Meantime dusk had begun to fall, the sounds of rejoicing Cockneys came more faintly from the river, the glow in the western sky faded into saffron, and overhead the vault of velvet blue grew infinitely more infinite. Birds chuckled and scurried through the bushes, bats extended angled wings for the preliminary trials of their nameless ghoulish errands, a nightingale bubbled suddenly, and a large yellow star swung into sight over the dim edge of the earth. But the lawn itself, save for a fine carpet of dew, that was spread without hands on the close-napped turf, reflected none of the evening influences. Servants hurried noiselessly about lighting the lamps that hung in the trees, and soon the tents where dinner was laid began to shimmer with white linen and gleam with silver. Jack was back from his golf, and Mrs. Brereton from an extremely short walk (for she had been recommended plenty of exercise), a few people had left to dine in town, but more people arrived from town to dine here, and Andrew Brereton, having succeeded in wresting four shillings and sixpence from the reluctant Mr. Maxwell, felt that he had earned his dinner. And as night became deeper, the animation of the party grew louder and their laughter more frequent; the moon and the stars everlastingly set in heaven were to them but the whitewash of the ceiling of the rooms where they dined, the trees and infinite soft spaces of the dusk but the paper on the walls of their restaurant, the miracle of the dewy lawn a carpet for unheeding feet. Wine and food concerned them perhaps most, but in a place hardly inferior must have been put the charms of screaming and scandalous conversation. Dinner, in fact, was a great success. By midnight all the guests for the day who were not staying over the Sunday had left, and the stables, which had been a packed mass of broughams, victorias, dogcarts, motor-cars, and bicycles, were once more empty; and Lady Ardingly, whose rubber had most unjustifiably been interrupted by Mrs. Brereton's adieus to her guests, picked up her hand again with some acidity.
"Now, perhaps, we shall get on with our Bridge," she said. "I have declared no trumps. Nobody doubles! That is a very masterly inactivity on our adversaries' part."
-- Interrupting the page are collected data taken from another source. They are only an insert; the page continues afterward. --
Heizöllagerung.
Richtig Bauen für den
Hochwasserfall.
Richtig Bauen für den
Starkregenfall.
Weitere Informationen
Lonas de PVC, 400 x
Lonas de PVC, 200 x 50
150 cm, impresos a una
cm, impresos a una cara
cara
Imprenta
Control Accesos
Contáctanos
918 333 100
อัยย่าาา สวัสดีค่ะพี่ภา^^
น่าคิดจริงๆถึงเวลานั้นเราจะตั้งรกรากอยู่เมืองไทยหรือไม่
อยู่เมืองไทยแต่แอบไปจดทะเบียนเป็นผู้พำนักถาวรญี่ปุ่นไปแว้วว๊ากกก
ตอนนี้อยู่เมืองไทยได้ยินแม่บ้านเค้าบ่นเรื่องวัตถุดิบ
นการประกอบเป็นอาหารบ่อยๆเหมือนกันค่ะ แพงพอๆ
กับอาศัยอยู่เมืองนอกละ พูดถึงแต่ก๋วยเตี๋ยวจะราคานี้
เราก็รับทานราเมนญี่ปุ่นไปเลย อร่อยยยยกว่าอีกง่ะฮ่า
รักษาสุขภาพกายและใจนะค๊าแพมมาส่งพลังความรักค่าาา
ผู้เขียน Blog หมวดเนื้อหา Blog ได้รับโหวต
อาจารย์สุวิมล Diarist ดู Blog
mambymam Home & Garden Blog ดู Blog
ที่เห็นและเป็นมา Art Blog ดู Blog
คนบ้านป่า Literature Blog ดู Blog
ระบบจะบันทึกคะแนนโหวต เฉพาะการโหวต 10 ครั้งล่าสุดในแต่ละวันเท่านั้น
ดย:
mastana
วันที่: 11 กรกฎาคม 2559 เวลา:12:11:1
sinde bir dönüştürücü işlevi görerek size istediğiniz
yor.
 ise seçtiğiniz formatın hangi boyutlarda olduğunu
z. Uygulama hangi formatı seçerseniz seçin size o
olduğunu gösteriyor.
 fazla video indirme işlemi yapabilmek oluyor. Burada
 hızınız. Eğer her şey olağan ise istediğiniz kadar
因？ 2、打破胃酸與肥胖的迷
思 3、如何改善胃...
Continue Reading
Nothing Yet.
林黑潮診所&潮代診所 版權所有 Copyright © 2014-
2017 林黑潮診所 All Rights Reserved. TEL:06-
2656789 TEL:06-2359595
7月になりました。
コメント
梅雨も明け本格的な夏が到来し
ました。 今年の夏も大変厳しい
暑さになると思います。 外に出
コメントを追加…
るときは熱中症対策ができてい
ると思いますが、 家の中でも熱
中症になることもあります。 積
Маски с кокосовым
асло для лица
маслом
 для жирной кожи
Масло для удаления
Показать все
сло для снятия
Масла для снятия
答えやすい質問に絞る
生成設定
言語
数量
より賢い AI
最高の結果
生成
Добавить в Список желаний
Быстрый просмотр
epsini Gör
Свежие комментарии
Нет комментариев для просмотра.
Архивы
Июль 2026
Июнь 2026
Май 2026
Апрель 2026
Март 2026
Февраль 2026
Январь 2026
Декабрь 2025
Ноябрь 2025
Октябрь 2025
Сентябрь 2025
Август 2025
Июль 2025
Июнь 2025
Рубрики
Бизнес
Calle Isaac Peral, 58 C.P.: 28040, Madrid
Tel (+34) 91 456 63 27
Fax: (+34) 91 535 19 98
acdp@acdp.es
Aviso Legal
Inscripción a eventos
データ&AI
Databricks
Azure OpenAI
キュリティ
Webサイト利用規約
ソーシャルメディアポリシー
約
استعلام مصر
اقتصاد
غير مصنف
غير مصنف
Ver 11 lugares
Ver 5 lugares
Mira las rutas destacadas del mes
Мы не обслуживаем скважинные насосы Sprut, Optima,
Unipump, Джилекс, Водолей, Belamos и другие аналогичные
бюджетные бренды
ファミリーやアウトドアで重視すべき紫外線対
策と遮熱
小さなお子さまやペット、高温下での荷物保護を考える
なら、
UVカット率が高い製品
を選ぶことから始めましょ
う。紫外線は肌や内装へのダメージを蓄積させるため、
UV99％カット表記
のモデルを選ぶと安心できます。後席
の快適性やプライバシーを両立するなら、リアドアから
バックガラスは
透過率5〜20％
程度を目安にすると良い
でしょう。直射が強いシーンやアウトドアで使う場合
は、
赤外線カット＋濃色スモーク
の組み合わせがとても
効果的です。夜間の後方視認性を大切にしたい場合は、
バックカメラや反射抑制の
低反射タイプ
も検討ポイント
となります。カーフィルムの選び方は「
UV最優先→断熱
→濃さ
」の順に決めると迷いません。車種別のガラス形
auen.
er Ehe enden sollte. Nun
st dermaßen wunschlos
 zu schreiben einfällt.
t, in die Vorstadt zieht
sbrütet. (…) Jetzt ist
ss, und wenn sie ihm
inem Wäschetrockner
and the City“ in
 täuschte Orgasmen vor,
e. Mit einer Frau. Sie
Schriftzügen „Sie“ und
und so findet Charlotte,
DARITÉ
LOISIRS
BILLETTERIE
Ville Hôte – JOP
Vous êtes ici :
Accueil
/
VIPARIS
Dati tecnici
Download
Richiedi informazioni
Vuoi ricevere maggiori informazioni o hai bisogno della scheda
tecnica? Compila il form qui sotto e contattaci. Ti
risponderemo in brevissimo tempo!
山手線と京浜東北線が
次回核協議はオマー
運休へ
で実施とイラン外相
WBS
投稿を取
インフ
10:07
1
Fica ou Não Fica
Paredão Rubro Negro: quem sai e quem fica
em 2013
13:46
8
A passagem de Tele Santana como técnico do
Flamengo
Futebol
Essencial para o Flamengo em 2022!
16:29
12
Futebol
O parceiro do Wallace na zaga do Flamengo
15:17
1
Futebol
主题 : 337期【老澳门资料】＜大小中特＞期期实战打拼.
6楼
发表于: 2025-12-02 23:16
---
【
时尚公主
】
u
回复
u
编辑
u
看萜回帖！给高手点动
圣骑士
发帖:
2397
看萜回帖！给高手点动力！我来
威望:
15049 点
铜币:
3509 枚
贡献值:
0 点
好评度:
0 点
The four consisted of the two Breretons, Lady Ardingly, and Jack Alston; at another table were four more, who, however, abandoned their game at about half-past one, again interrupting Lady Ardingly with their superfluous good-nights, for she was having a very good night indeed. Marie and Maud Brereton had long ago gone to bed, but the other four still played on, in silence for the most part. Occasionally the dummy rose, and refreshed his inner self with something from a side-table, and from time to time the note of a cigarette would sound crisply, as it were, on the soft air of the night. At last a strange change began to pass over the sky, from which the moon had now long set, hardly visible there at first, but making the faces of the players look suddenly white and wan. Then the miracle grew; the dark blue of the sky brightened into dove colour, the stars grew pale, and a little wind stirred in the trees.
"You played that abominably, dear Mildred," said Lady Ardingly. "We should have saved it if you had had any sense. What does that make?"
She pulled her cloak round her neck as Jack added it up.
"The night is growing a little chilly," she said.
Mildred, who had been following the figures, looked up.
"The night?" she said. "Why what is happening? It is day, is it not?"
"Very likely," said Lady Ardingly. "How much is it, Jack? Never mind, tell me to-morrow. I will pay you to-morrow?"